Scholarships are also available from a number of sources. General Scholarships are another form of gift aid. The specific criteria for scholarship eligibility is determined by the college and the aid is awarded accordingly. Scholarships may be based on need, but typically are also based on some additional criteria, such as academic or athletic achievement or a special talent or aptitude. As mentioned above, merit-based aid is available at some colleges. Merit Scholarships create another category of gift aid and are highly sought after. If a college has merit scholarships available, they are typically awarded to students at the time of admission. During the admission review process, the relative strengths of students are compared and merit scholarship recipients are determined accordingly.

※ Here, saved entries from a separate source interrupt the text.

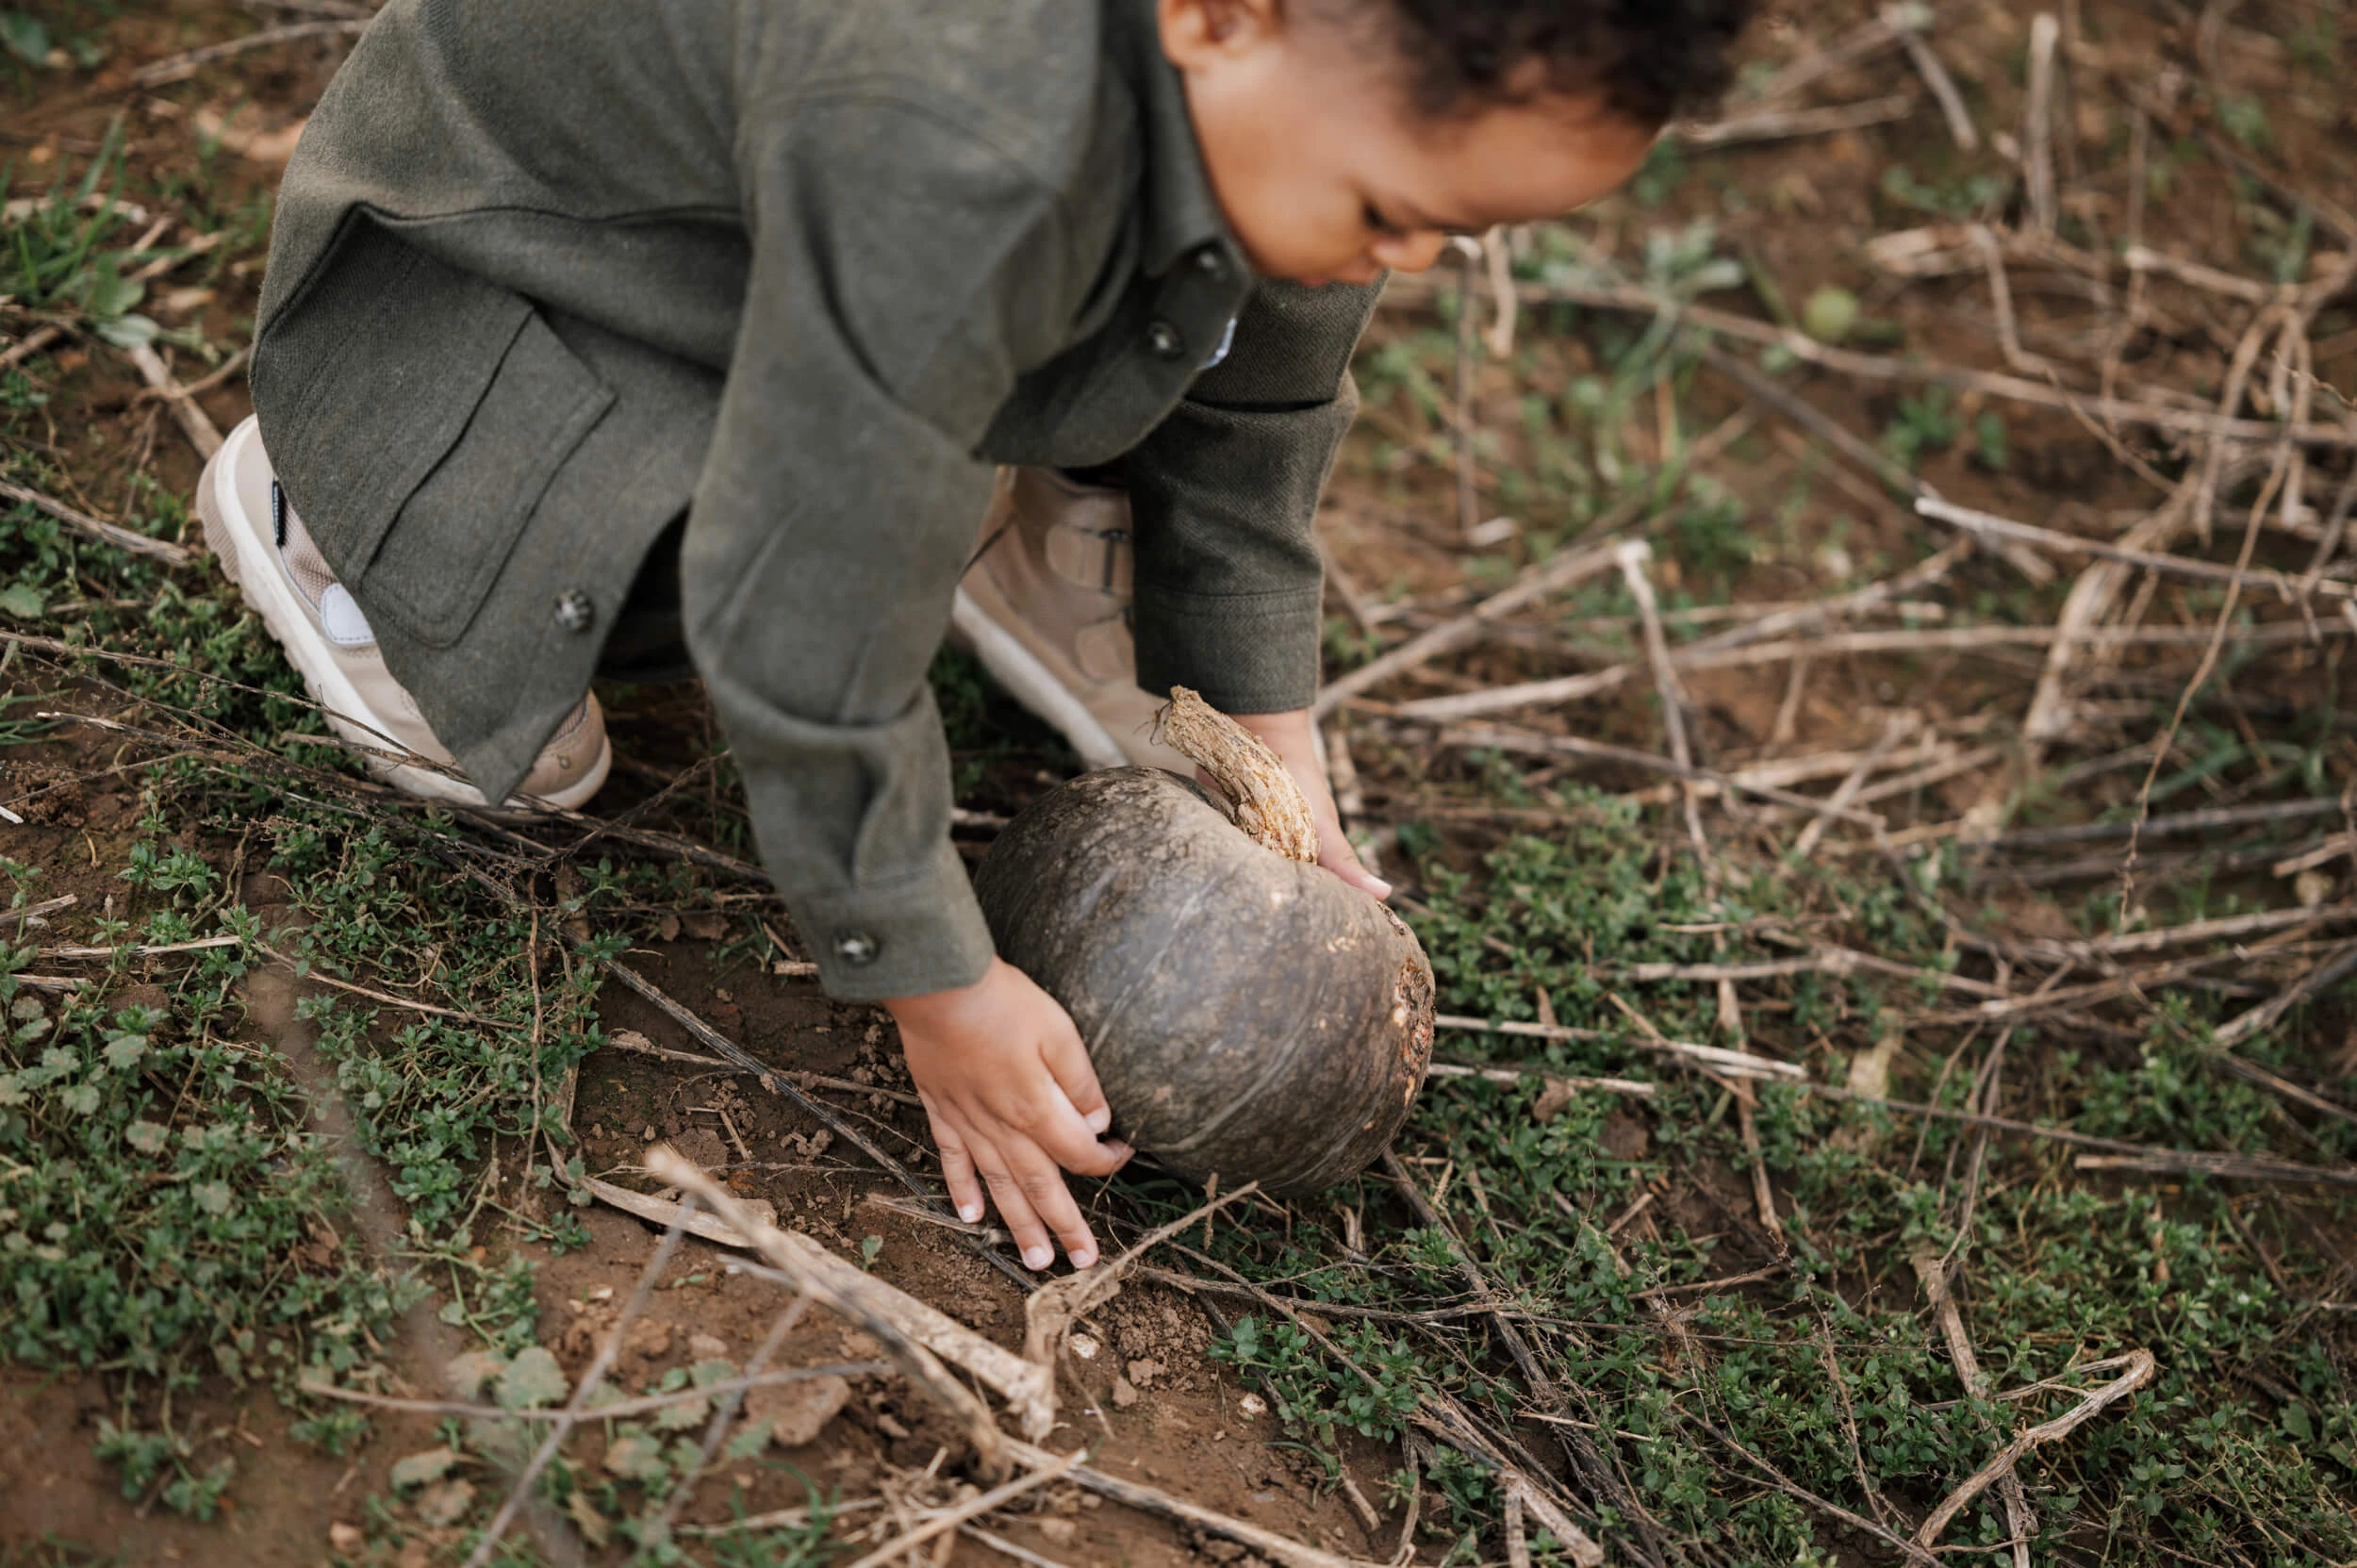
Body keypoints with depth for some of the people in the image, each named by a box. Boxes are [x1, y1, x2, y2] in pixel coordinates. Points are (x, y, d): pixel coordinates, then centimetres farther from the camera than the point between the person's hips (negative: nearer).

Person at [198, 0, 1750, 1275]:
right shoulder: (951, 142, -46)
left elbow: (1261, 386, 0)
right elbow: (812, 629, -37)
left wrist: (1269, 727, 3)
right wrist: (938, 989, -24)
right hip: (484, 262, -6)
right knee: (531, 739, -24)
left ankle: (992, 495, 15)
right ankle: (317, 500, 4)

Check with individual colleges to see if this category of aid is available.  Restricted Scholarships may also be available to those meeting scholarship guidelines, as determined by the college. Restricted scholarships are available from many colleges and typically have a very specific target and set of criteria associated with them, such as ethnic background, geographic locality, program of study, ancestry, family legacy, and/or descendants of members of certain graduating classes. Those are just a few examples of restricted scholarship examples. You should check with the college to see if there are restricted scholarships that can be applied for directly or if students are considered as a result of their financial aid or admissions application. There are local scholarships available as well in some instances.

The Federal Work Study Program (FWS) is a popular federal work program that is available to many students that demonstrate financial need (by completing the FAFSA). If a student is deemed eligible for this program, an FWS award will be included on the financial aid award letter. FWS Program awards allow students to work on campus and earn an actual pay check. Students may also work off campus for a non-profit organization or agency. This is a very popular option and a practical way for students to help pay for incidental college expenses.

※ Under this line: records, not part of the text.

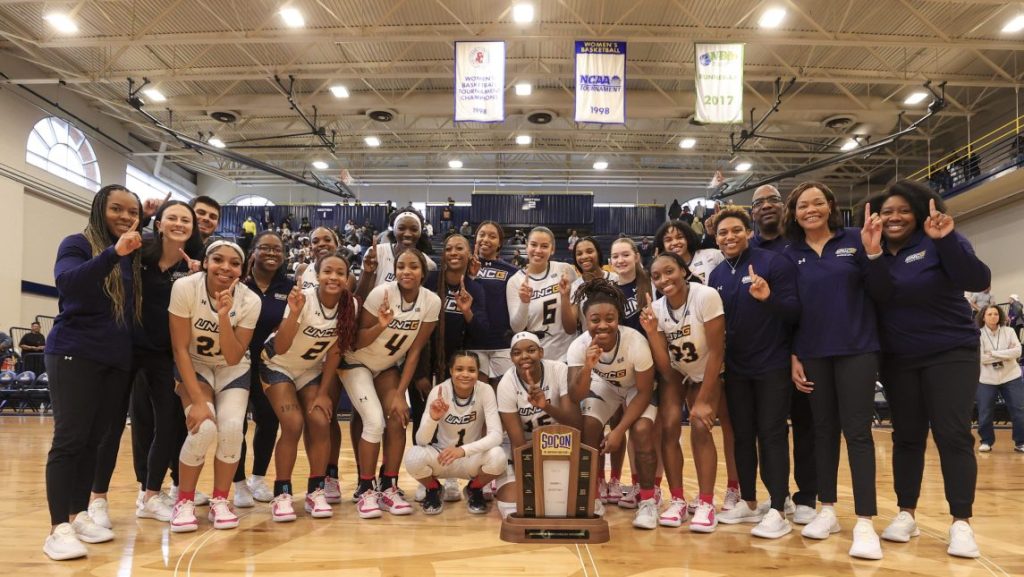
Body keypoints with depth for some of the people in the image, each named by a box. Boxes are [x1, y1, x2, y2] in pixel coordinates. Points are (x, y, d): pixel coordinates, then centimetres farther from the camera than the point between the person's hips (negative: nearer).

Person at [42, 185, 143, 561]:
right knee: (70, 439, -5)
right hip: (75, 355, -5)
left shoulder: (134, 254, 11)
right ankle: (58, 528, -1)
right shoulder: (78, 244, -5)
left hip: (117, 360, 5)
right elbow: (67, 281, -23)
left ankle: (79, 515, 19)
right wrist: (113, 253, -35)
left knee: (94, 440, 9)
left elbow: (141, 308, 14)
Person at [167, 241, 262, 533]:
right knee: (204, 427, -24)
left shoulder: (250, 301, -20)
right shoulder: (185, 288, -24)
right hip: (194, 367, -1)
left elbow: (233, 358, -20)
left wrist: (224, 316, -34)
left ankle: (220, 501, 2)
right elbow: (180, 349, -18)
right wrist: (198, 401, -23)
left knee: (232, 427, -21)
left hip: (233, 370, 2)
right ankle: (184, 501, -1)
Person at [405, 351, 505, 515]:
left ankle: (474, 490, 4)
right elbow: (421, 441, -22)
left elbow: (496, 434, -27)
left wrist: (463, 450, -43)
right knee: (413, 457, -31)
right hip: (442, 456, 0)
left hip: (472, 458, 0)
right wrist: (433, 418, -43)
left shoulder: (485, 390, -17)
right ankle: (433, 490, 6)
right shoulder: (439, 391, -18)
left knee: (497, 457, -32)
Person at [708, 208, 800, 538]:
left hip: (773, 365, -6)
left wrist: (769, 297, -34)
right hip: (735, 368, 6)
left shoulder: (773, 263, -11)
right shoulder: (716, 275, 8)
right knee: (742, 435, 10)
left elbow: (795, 312, -15)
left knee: (772, 435, -4)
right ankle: (748, 503, 21)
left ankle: (777, 511, 0)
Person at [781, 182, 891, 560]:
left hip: (856, 350, -2)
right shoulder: (790, 255, 6)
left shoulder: (854, 241, 0)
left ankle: (865, 522, 0)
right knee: (823, 429, 9)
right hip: (813, 354, 2)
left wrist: (873, 253, -18)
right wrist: (792, 356, 2)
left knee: (857, 431, -3)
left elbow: (881, 294, -3)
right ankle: (827, 510, 19)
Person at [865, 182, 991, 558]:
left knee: (953, 435, -6)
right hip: (898, 361, 4)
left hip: (951, 353, -3)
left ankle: (961, 523, 2)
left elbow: (978, 280, -20)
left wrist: (946, 241, -31)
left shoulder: (938, 244, -7)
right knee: (907, 436, 8)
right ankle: (906, 514, 17)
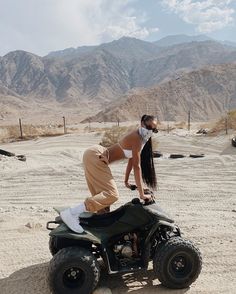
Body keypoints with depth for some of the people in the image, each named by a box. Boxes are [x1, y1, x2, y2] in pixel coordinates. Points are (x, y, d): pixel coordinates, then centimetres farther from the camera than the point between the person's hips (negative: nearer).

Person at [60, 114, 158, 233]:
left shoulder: (141, 139, 15)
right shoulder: (136, 138, -14)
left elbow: (131, 160, 25)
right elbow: (136, 166, -16)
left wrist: (126, 180, 30)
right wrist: (141, 194, -13)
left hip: (95, 156, 10)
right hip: (95, 157, -10)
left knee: (102, 194, 16)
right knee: (112, 194, -19)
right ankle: (72, 213, -26)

Federal Student Loans can be borrowed and must be repaid (along with interest accrued). A federal student loan allows students to borrow money to help pay for college through programs administered by the federal government. Specific federal loan programs are highlighted below:

Federal Perkins Loans are awarded through the college financial aid office and are need-based federal loans. Perkins loans are typically awarded to the highest need students. The Perkins Loan program offers a fixed interest rate, zero fees, a nine month grace period, and a ten year repayment term. This loan is in the student’s name thus the student is fully responsible for repaying the loan. A student will be considered for this low-interest program by completing the FAFSA.

Federal Direct Subsidized Stafford Loan Program is a popular loan program which is widely used by students. This loan program is need-based and students are required to be enrolled in a degree granting program at least half-time. This loan is in the student’s name and social security number thus the student is fully responsible for paying back the loan. A student will be considered for this low-interest program by completing the FAFSA. Interest rates on Federal Stafford Loans are fixed. As this loan is subsidized, no interest will accrue on this loan while the student is enrolled at least half-time or during the six month grace period that this loan offers. Since the U.S. Department of Education is the lender for the Federal Direct Subsidized Stafford Loan, students will repay the loan directly to the U.S. Department of Education. There is a 1% origination fee on this loan which will be deducted from the proceeds of the loan. Even though there is a 1% fee for this loan, the loan terms and repayment conditions make it one of the better student loan options available.

Colleges award financial aid to students following federal, state and institutional guidelines. Colleges are required by the U. S. Department of Education to use the information submitted on the Free Application for Student Aid (FAFSA) to make financial aid eligibility determinations for all federal aid programs.